Wednesday, September 29, 2010

Killing American Citizens Without "Due Process"

In a lawsuit filed late last month, the father of U.S. citizen Anwar Awlaki is asking the federal courts to prevent the Obama administration from assassinating his son without providing him with any kind of due process whatsoever. In response to the suit, the Obama administration raises familiar arguments; for example, that the father lacks standing to proceed, or that the issue itself is a political question and outside the jurisdiction of the federal courts. They also argue, however, that their program to assassinate U.S. citizens abroad is a "state secret," which means that they do not have to disclose any information about who they intend to kill, or why.

As a moral question, this is appalling in so many ways that it is hard to know where to begin. Glen Greenwald put it best: " Obama's now asserting a power so radical -- the right to kill American citizens and do so in total secrecy, beyond even the reach of the courts -- that it's 'too harsh even for' [David Rivkin,] one of the most far-right War on Terror cheerleading-lawyers in the nation."  If the U.S. government can do this, is there anything they cannot do?

As a question of history, or politics,or institutional competence, however, this is a far more difficult question. 

Think first about what the litigation is asking the federal court to do: to stop a sitting president from doing what he intends to do.  Against a Muslim.  At a time of war.  All three factors make this case a slam dunk.  Or so it seems.  Take them one at a time.  

First, here is a sitting president, unpopular as he may be, looking for people around the world to kill them.  Hopefully bad people.  And we are asking a federal judge to stop him, the commander in chief, from doing exactly that.  Think about that for a second.  While you are at it, think about a federal court to ask a president to deliver a signed commission, or a court asking local registrars to register voters, or asking a state to stop segregating students on the basis of race.  These are hardly insignificant things.  We have grown so accustomed to a view of judicial power as analogous to judicial supremacy that we hardly blink when asking courts to take on any and all political actors, for all kinds of reasons -- even constitutional reasons.  

Here's an example: the president takes over the steel mills during war time.  What makes us think that the courts would not only side against the president and order him to stop, but more importantly, what makes us think that the president would in fact comply?  Now, this is not to say that the president should not comply; rather, it is to say that these situations involve strategic calculation sin the part of all parties involved.  That President Truman in fact complied with the Court's decision in Youngstown is interesting not because of what Justice Jackson's concurring opinion said, but because the president did not follow a different course of action.  

The recent Guantanamo cases -- Rasul, Hamdan, and Boumediene are similarly interesting.  When the Court told the president that these detainees had in fact a statutory right to habeas rights, the 2006 Military Commissions Act took it away.
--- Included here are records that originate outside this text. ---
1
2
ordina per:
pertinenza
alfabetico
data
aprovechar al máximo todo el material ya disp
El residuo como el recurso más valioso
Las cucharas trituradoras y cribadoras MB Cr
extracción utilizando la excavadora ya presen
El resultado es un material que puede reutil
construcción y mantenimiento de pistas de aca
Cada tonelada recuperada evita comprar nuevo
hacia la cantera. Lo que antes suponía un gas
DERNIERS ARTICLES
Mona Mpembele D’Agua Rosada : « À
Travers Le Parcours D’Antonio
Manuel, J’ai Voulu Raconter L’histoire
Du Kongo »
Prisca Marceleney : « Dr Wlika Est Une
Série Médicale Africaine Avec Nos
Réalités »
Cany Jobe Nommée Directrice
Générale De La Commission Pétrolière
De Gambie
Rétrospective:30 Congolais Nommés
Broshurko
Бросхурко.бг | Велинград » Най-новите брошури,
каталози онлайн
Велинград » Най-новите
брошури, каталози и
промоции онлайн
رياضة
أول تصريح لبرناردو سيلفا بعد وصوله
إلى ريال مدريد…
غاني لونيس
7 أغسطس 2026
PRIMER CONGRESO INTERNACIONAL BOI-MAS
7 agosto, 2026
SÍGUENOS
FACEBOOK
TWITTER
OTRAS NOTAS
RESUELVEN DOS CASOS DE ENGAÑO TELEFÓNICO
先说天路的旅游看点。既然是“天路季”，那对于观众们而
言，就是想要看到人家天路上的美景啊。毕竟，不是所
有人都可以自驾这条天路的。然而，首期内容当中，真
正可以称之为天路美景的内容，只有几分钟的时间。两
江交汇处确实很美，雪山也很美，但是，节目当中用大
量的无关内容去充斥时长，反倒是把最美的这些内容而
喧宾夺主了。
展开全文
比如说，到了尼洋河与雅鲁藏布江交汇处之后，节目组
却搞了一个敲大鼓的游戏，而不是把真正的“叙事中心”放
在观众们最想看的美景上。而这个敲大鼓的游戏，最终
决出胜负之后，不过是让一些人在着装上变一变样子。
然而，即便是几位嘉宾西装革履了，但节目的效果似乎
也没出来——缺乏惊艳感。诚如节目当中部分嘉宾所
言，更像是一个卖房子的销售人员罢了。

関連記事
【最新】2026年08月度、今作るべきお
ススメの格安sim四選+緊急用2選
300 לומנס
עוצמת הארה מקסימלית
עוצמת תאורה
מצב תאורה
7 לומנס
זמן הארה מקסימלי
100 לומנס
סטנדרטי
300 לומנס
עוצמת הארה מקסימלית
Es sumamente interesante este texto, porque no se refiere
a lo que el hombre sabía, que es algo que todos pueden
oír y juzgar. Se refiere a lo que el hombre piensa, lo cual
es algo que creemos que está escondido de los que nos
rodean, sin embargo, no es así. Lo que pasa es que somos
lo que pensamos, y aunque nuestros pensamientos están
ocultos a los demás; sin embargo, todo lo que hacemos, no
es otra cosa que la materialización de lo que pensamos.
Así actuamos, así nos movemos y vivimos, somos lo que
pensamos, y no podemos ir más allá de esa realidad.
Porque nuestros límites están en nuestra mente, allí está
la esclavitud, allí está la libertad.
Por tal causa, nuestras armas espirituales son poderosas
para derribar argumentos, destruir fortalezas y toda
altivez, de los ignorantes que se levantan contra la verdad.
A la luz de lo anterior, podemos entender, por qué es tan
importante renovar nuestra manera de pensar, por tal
The Court then struck down the president's military tribunals, only to see them reinstated by Congress.  The signals could not have been any clearer.  But the five member majority was undeterred.  In Boumediene, the majority concluded that those parts of the Military Commissions Act that stripped U.S. courts of jurisdiction over habeas petitions filed by foreign nationals held in Guantanamo were unconstitutional. Tellingly, President Bush responded that he would abide by the ruling, while explaining that "[i]t was a deeply divided court, and I strongly agree with those who dissented."

These are remarkable cases.  The quick and easy answer -- too easy, in my view -- is to say that the Court is simply enforcing our constitutional pre-commitments.  Add to that a word about the rule of law, coupled with a spoonful of sugar and a cite to Marbury v. Madison and U.S. v. Nixon, and the deed is done.  But this is too easy.  Think for a moment about the fact that, after every rebuke by the Supreme Court, the president responded not by assertively defying the court's authority, but by asking Congress for help.  This is no small feat, both on the part of both the Court and the political branches.

The second point only complicates matters.  In these cases, the federal courts are coming to the defense of persecuted racial and political minorities in this country.  Greenwald alludes to this when he writes:
"What I've found most disturbing about this controversy from the start is how many Americans are willing to blindly believe the Government's accusations of Terrorism against their fellow citizens -- provided they're Muslims with foreign-sounding names -- without needing to see any evidence at all."
Think about this for a second: when has the Court ever sided with the interests of minorities, and how do we explain those rare moments when it does?  The best explanation to date is Derrick Bell's classic "interest-convergence" theory, which argues that the Court sides with the interests of people of color when they converge with the interests of whites.  This is why this explanation reminds me of the classic defense of Brown, not as a commitment to civil rights but as a cold war imperative.  This makes the Guantanamo cases intriguing, as well as Mr. Awlaki's.    

The third point takes us in the same direction.  Would the federal courts choose to interfere with the ongoing war on terrorism?  

In the end, I would hope that our Constitution prevents the president from carrying out his "assassination program."  But I am not holding my breath.